Può sembrare una storia minore di un’Italia alle prese con le gravissime conseguenze della crisi energetica, la guerra alle porte, l’arrivo di migliaia di migranti, ma non è così perché quando si colpiscono i diritti delle minoranze suona un campanello d’allarme per la democrazia.

E’ il caso di Palazzo Giustiniani, quel luogo dove venne firmata la Costituzione, dove sono ubicati gli uffici dei senatori a vita e dei gruppi parlamentari, e che dall’inizio del Novecento fino agli anni Ottanta è stato la sede del Grande Oriente d’Italia, la più antica comunione massonica, che l’aveva acquistato per un milione e 55mila lire.

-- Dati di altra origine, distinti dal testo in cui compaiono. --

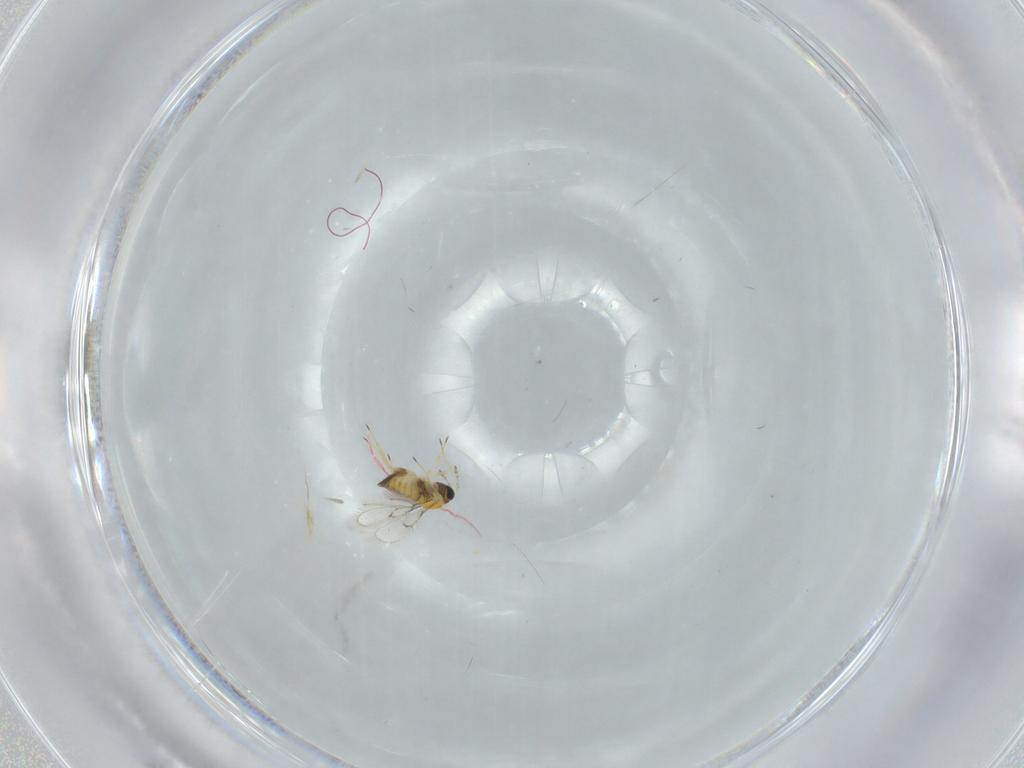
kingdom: Animalia
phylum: Arthropoda
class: Insecta
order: Hymenoptera
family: Trichogrammatidae
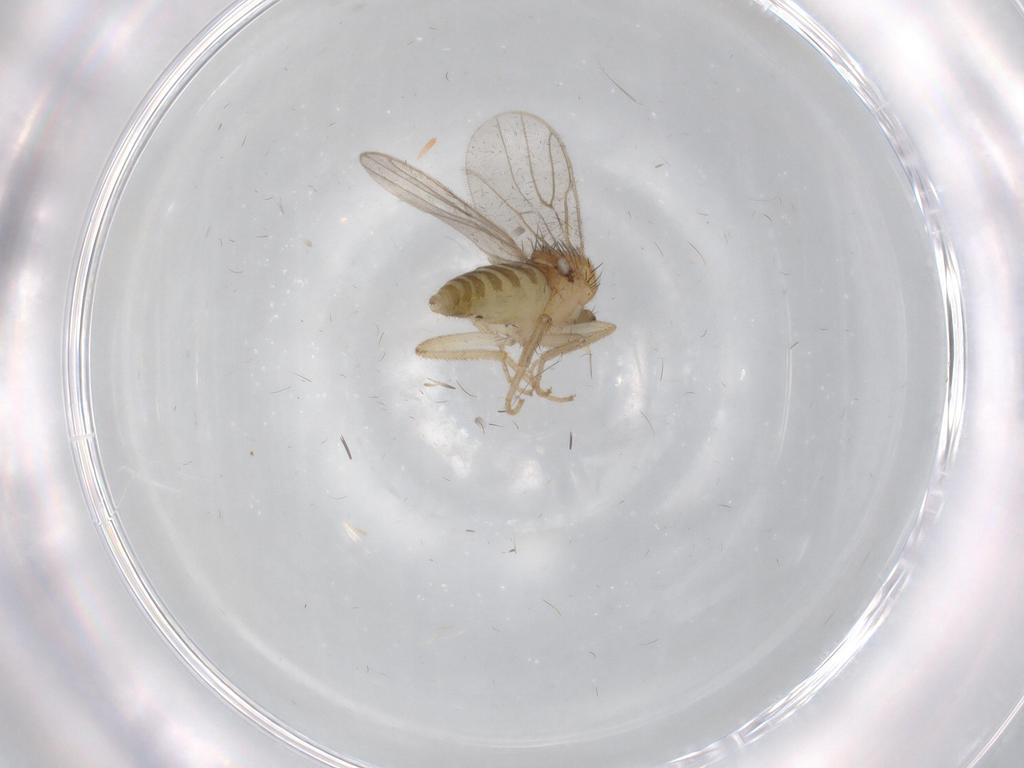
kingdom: Animalia
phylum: Arthropoda
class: Insecta
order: Diptera
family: Hybotidae
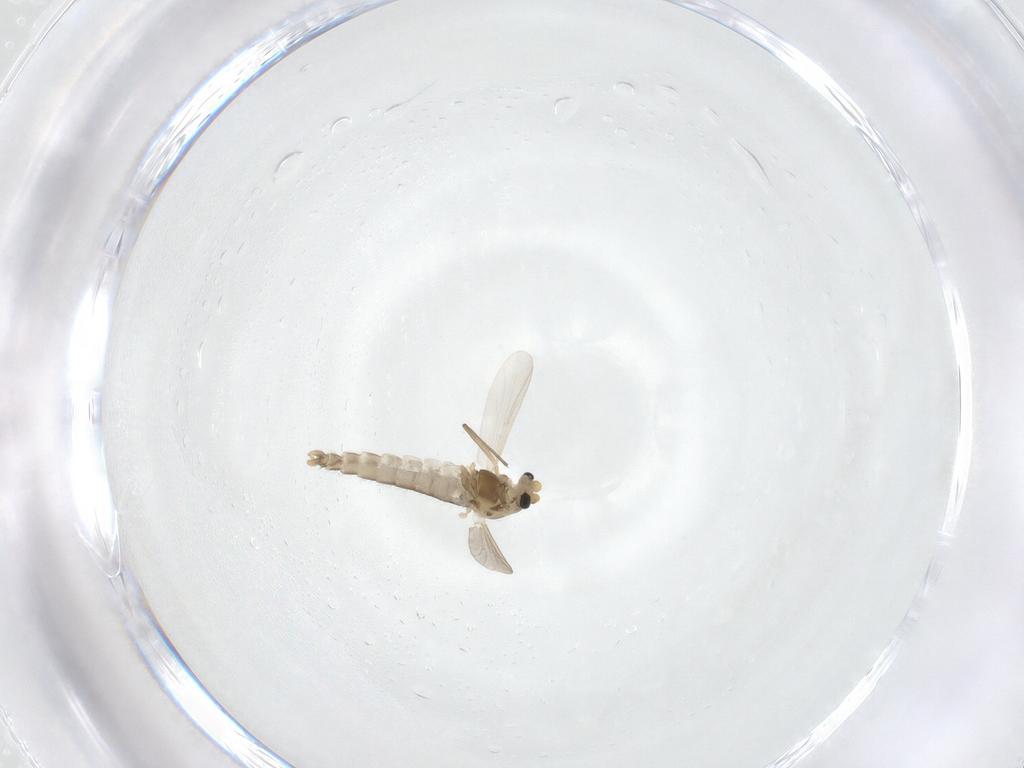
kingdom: Animalia
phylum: Arthropoda
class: Insecta
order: Diptera
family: Chironomidae
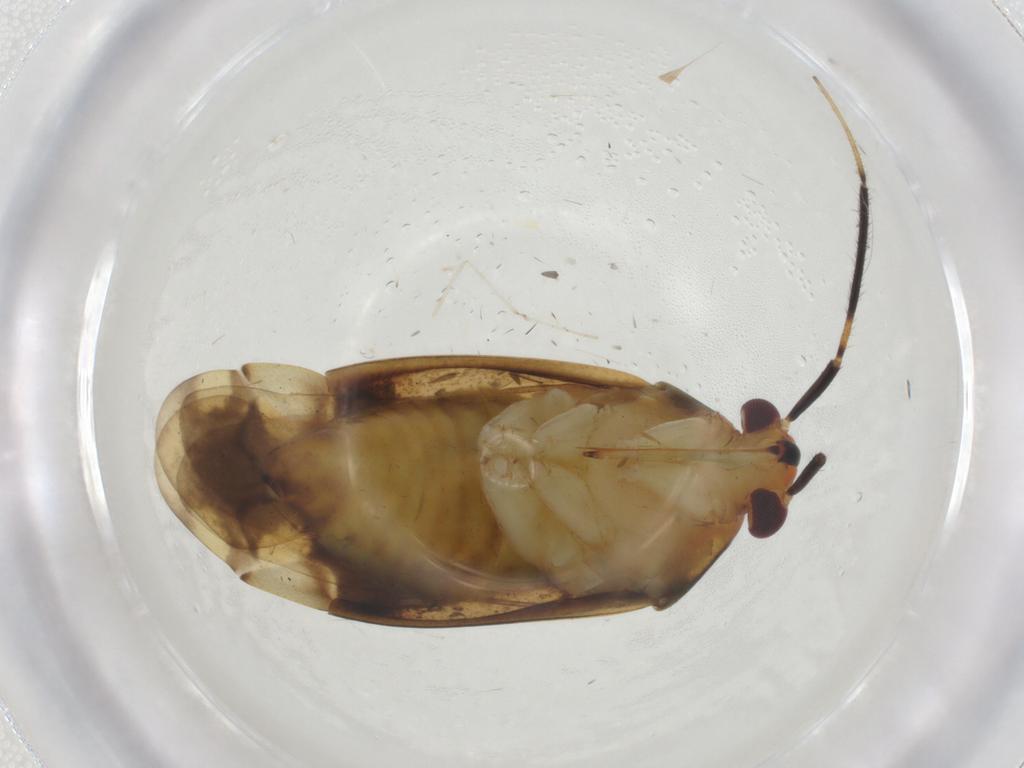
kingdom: Animalia
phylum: Arthropoda
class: Insecta
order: Hemiptera
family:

Il fascismo prima, a forza di botte, si prese quel palazzo e la Repubblica dopo, non mantenendo la parola data e firmata, di quel palazzo non sono stati riconsegnati ai proprietari neppure i 140 metri quadrati previsti da una transazione firmata nel 1991 all’epoca di Giovanni Spadolini presidente del Senato.

Da Giovanni Spadolini a Ignazio La Russa, il Senato e i diritti delle minoranze

Della vicenda che ha dell’incredibile negli ultimi giorni se ne sono occupati alcuni quotidiani, il Corriere della Sera il Fatto Quotidiano e Affari Italiani, e Radio24 e Radio Radicale. Lo spunto è dato dal ricorso presentato dal Grande Oriente d’Italia alla Corte di Cassazione per stabilire la giurisdizione competente dopo che il Tar del Lazio e il Consiglio di Stato avevano “declinato” l’invito a occuparsene rimandando la decisione al tribunale ordinario. 

Oltre alla via giudiziaria resta in piedi quella diplomatica. Il presidente del Senato Ignazio La Russa sulla scia del suo predecessore Spadolini potrebbe sanare un’ingiustizia ai danni di una minoranza e soprattutto mantenere la parola data e sottoscritta da un’istituzione della Repubblica.